Фрагмент интервью с устным переводчиком Алеком Тумаяном.

Корреспондент: Свободное владение несколькими языками обычно закладывается в семье. Именно так произошло и с Алеком Тумаяном. Его мать была бельгийкой, очень хорошо говорившей по-английски, а отец – армянином, семья которого покинула Россию после революции 1917 года.
     Он получил образование в сороковые годы в Париже, а позже работал там в качестве устного переводчика в «плане Маршалла», программе восстановления Европы из руин второй мировой войны. В этом интервью г-н Тумаян поделился со мной рассказами о тридцатилетнем опыте работы в Госдепартаменте США, куда он был принят в 1961 году.
     Я позвонил г-ну Тумаяну в Вашингтон, и  он начал разговор с описания некоторых ловушек, в которые может «попасться» неосторожный переводчик.

А.: What was probably the most important thing I did in my entire career at the State Department were the negotiations for the release of American hostages in Iran.
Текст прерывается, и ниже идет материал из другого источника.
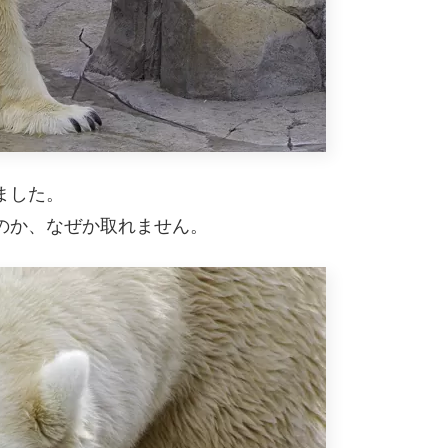
ました。
のか、なぜか取れません。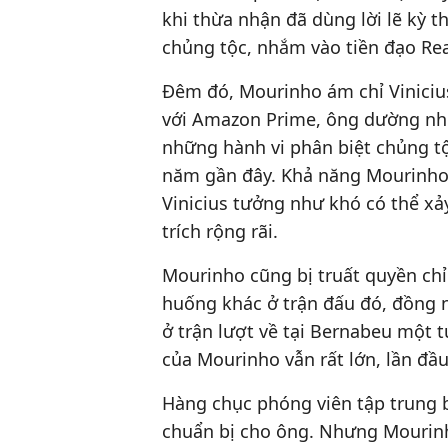
khi thừa nhận đã dùng lời lẽ kỳ t
chủng tộc, nhắm vào tiền đạo Rea
Đêm đó, Mourinho ám chỉ Vinicius
với Amazon Prime, ông dường như 
những hành vi phân biệt chủng t
năm gần đây. Khả năng Mourinho
Vinicius tưởng như khó có thể xả
trích rộng rãi.
Mourinho cũng bị truất quyền chỉ 
huống khác ở trận đấu đó, đồng 
ở trận lượt về tại Bernabeu một t
của Mourinho vẫn rất lớn, lần đầu
Hàng chục phóng viên tập trung 
chuẩn bị cho ông. Nhưng Mourinh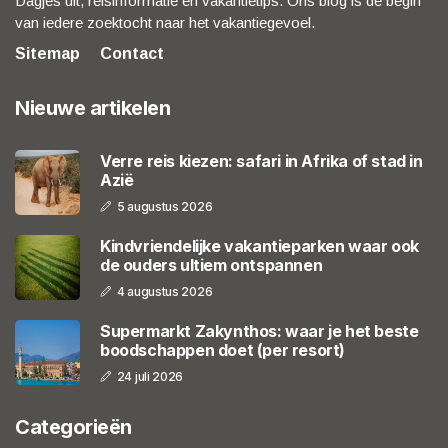
Dagjes uit, reisinformatie en vakantietips. Ons blog is de begin
van iedere zoektocht naar het vakantiegevoel.
Sitemap
Contact
Nieuwe artikelen
Verre reis kiezen: safari in Afrika of stad in
Azië
5 augustus 2026
Kindvriendelijke vakantieparken waar ook
de ouders ultiem ontspannen
4 augustus 2026
Supermarkt Zakynthos: waar je het beste
boodschappen doet (per resort)
24 juli 2026
Categorieën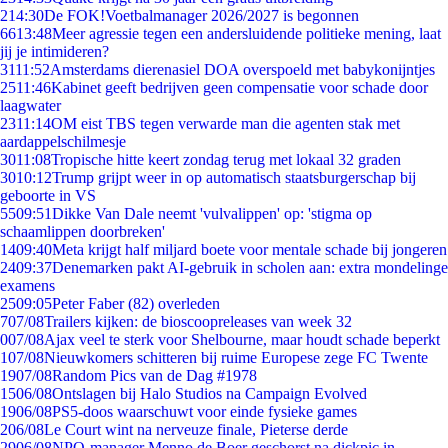
2
14:30
De FOK!Voetbalmanager 2026/2027 is begonnen
66
13:48
Meer agressie tegen een andersluidende politieke mening, laat
jij je intimideren?
31
11:52
Amsterdams dierenasiel DOA overspoeld met babykonijntjes
25
11:46
Kabinet geeft bedrijven geen compensatie voor schade door
laagwater
23
11:14
OM eist TBS tegen verwarde man die agenten stak met
aardappelschilmesje
30
11:08
Tropische hitte keert zondag terug met lokaal 32 graden
30
10:12
Trump grijpt weer in op automatisch staatsburgerschap bij
geboorte in VS
55
09:51
Dikke Van Dale neemt 'vulvalippen' op: 'stigma op
schaamlippen doorbreken'
14
09:40
Meta krijgt half miljard boete voor mentale schade bij jongeren
24
09:37
Denemarken pakt AI-gebruik in scholen aan: extra mondelinge
examens
25
09:05
Peter Faber (82) overleden
7
07/08
Trailers kijken: de bioscoopreleases van week 32
0
07/08
Ajax veel te sterk voor Shelbourne, maar houdt schade beperkt
1
07/08
Nieuwkomers schitteren bij ruime Europese zege FC Twente
19
07/08
Random Pics van de Dag #1978
15
06/08
Ontslagen bij Halo Studios na Campaign Evolved
19
06/08
PS5-doos waarschuwt voor einde fysieke games
2
06/08
Le Court wint na nerveuze finale, Pieterse derde
29
06/08
NPO-manager Menno de Boer geschorst na dickpic in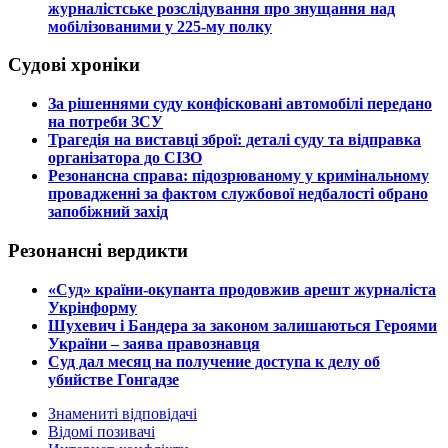
журналістське розслідування про знущання над
мобілізованими у 225-му полку
Судові хроніки
​За рішеннями суду конфісковані автомобілі передано
на потреби ЗСУ
​Трагедія на виставці зброї: деталі суду та відправка
організатора до СІЗО
​Резонансна справа: підозрюваному у кримінальному
провадженні за фактом службової недбалості обрано
запобіжний захід
Резонансні вердикти
​«Суд» країни-окупанта продовжив арешт журналіста
Укрінформу
Шухевич і Бандера за законом залишаються Героями
України – заява правознавця
Суд дал месяц на получение доступа к делу об
убийстве Гонгадзе
Знамениті відповідачі
Відомі позивачі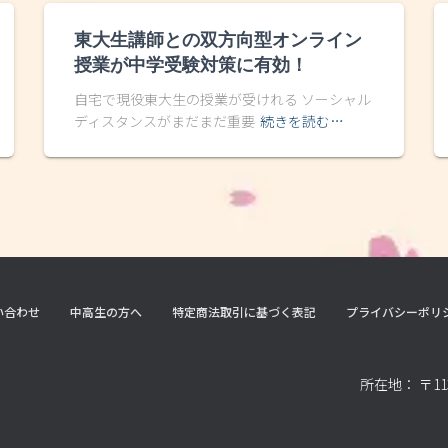
東大生講師との双方向型オンライン
授業が中学受験対策に有効！
自宅で現役東大生の授業が受けれる ソーシャル
ディスタンスがまだまだ重要
続きを読む…
い合わせ
中高生の方へ
特定商法取引に基づく表記
プライバシーポリ
所在地： 〒11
In the early stages of working with the Algerians we discussed a number of financial schemes with them wherein the financial assets would be deposited at in an escrow account. When Algerians heard the word escrow they began to look at each other in a rather displeased mood, and I understood immediately what was happening because they were hearing not the English word escrow, but the French word escrue, which means a crook, or a swindler.
     This was the early stage of communicating with them, and they were a little bit apprehensive, I guess, not really being used to dealing with Americans. So, anything that seemed to be out of the norm would disturb them.

Корреспондент: Вы работали с президентом Джонсоном во время его переговоров с представителями Лаоса. Удавалось ли ему находить общий язык с азиатскими коллегами?

А.: President Johnson, to my view, was a very tragic figure. He was a man who felt tremendous burden that had been placed upon him, and that came through in many of his meetings. Prince Souvanna Fuma of Laos was a very dignified, very proper gentleman of the old school who spoke impeccable French. And meetings between them, and there were many meetings, were always cordial and businesslike.
     One problem I always ran into with President Johnson was that he liked to quote from the Bible. I did not always have the French Bible with me when I went to these meetings, and I was hard-put a couple of times because the translation of the Biblical quotation does not come across in French.
     One day President Johnson was bidding farewell to an African president and by way of parting greeting he said “WE SHALL TOIL IN THE VINEYARDS OF THE LORD”. And I remembered the French expression was Le vigne du Seigneur. Unfortunately, to be “in the vineyards of the Lord” means “to be drunk”. So, when I conveyed to the African President President Johnson’s greeting he looked at me quizzically and said: “You don’t mean that literally, do you?” And this was embarrassing.